For this exercise, reproduce each entry below exactly, excluding pictures.

Items from a data source

━━━

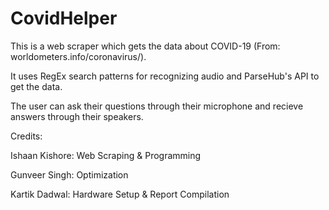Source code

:# CovidHelper
This is a web scraper which gets the data about COVID-19 (From: worldometers.info/coronavirus/).

It uses RegEx search patterns for recognizing audio and ParseHub's API to get the data.

The user can ask their questions through their microphone and recieve answers through their speakers. 




Credits: 

Ishaan Kishore: Web Scraping & Programming 

Gunveer Singh: Optimization 

Kartik Dadwal: Hardware Setup & Report Compilation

━━━

• [ANSWER AREA]
Source code

:# CovidHelper
This is a web scraper which gets the data about COVID-19 (From: worldometers.info/coronavirus/).

It uses RegEx search patterns for recognizing audio and ParseHub's API to get the data.

The user can ask their questions through their microphone and recieve answers through their speakers. 




Credits: 

Ishaan Kishore: Web Scraping & Programming 

Gunveer Singh: Optimization 

Kartik Dadwal: Hardware Setup & Report Compilation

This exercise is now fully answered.